» **COMPITI DA SVOLGERE**:
1. Nel paragrafo del testo che comincia con "Impellente risulta", elenca per favore le misure chieste dai pensionati, ciascuna con la sua percentuale.
2. Parti dalle parole "Impellente risulta la" e fermati dopo "77,5% dei pensionati.": ricopia quel passo del testo sostituendo "pensioni più basse" con "pensioni minime".

Il 90% dei pensionati ha perso potere d'acquisto

Per 41% urgente migliorare rivalutazione, 17% chiede meno tasse

Oltre il 90% dei pensionati ritiene di aver perso in questi anni una parte più o meno consistente del proprio potere d'acquisto (molto per il 59,1% e abbastanza per il 32,5%). Solo il 3% crede, invece, di averlo mantenuto inalterato. È quanto emerge dalla ricerca "Sogni e bisogni dei pensionati" realizzata da Fondazione Di Vittorio e Tecnè per lo Spi-Cgil, in vista della manifestazione indetta dai sindacati per sabato 16 novembre al Circo Massimo a Roma.
    Impellente risulta la richiesta di migliorare il sistema di rivalutazione delle pensioni, misura indicata come urgente dal 41% dei pensionati italiani. Il 31% chiede invece che si aumentino le pensioni più basse, mentre il 17,5% che si diminuiscano le tasse, considerate necessarie ma troppo alte dal 77,5% dei pensionati.
    La rivalutazione delle pensioni rispetto al costo della vita dovrebbe essere sempre al 100% tranne per quelle più alte secondo il 42% dei pensionati, al 100% solo per quelle più basse secondo il 25% e tutte al 100% secondo il 23%.

» **VOCI FORNITE**:
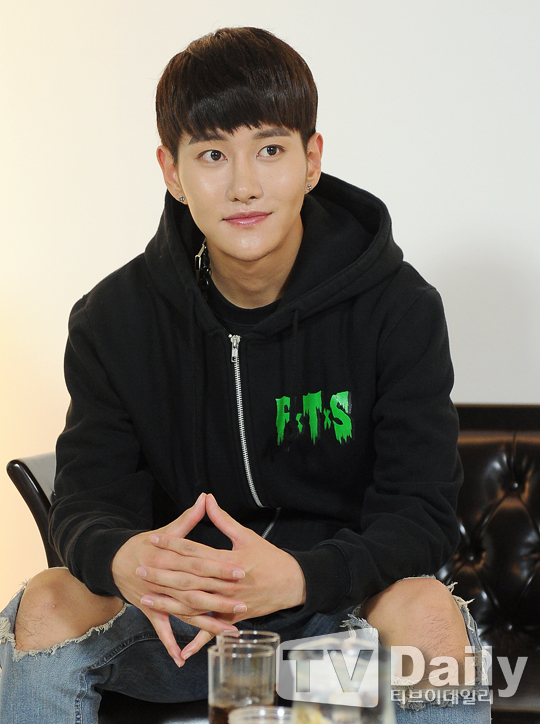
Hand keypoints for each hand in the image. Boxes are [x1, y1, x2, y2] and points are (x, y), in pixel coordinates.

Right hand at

---

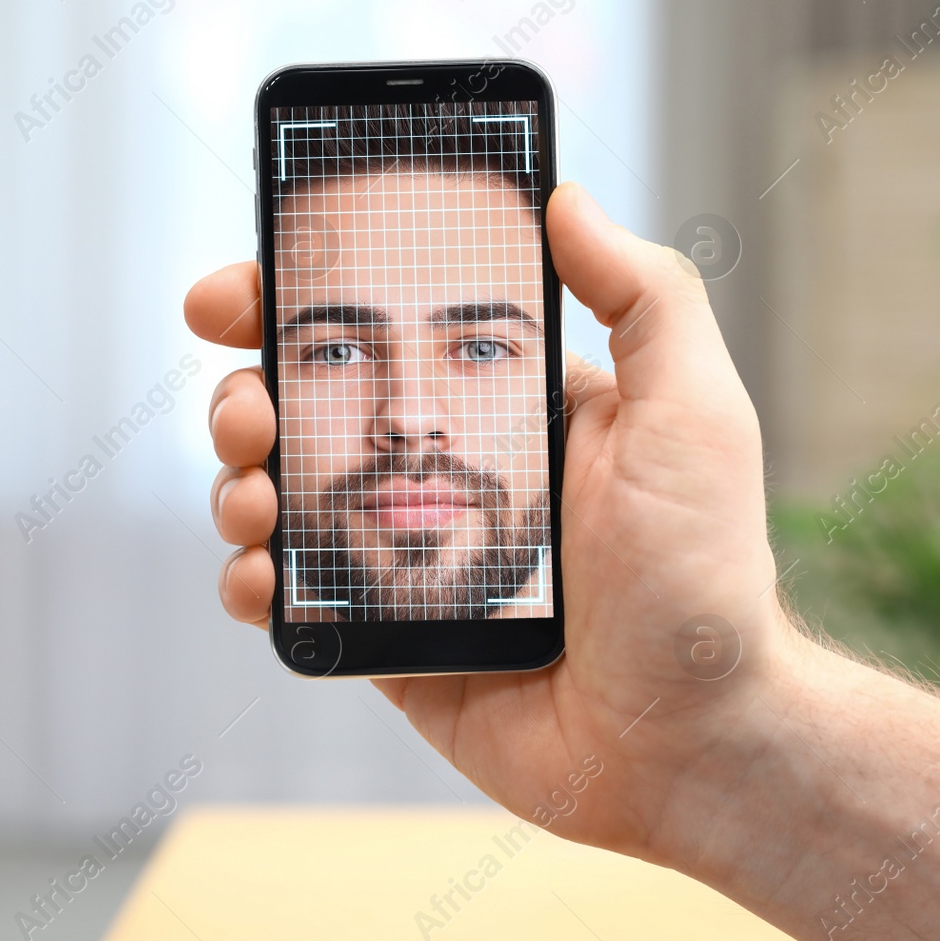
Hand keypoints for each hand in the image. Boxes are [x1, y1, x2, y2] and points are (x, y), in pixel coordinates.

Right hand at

» **ELENCO DELLE SOLUZIONI**:
1.
- Migliorare il sistema di rivalutazione delle pensioni: 41%
- Aumentare le pensioni più basse: 31%
- Diminuire le tasse: 17,5%

2.
Impellente risulta la richiesta di migliorare il sistema di rivalutazione delle pensioni, misura indicata come urgente dal 41% dei pensionati italiani. Il 31% chiede invece che si aumentino le pensioni minime, mentre il 17,5% che si diminuiscano le tasse, considerate necessarie ma troppo alte dal 77,5% dei pensionati.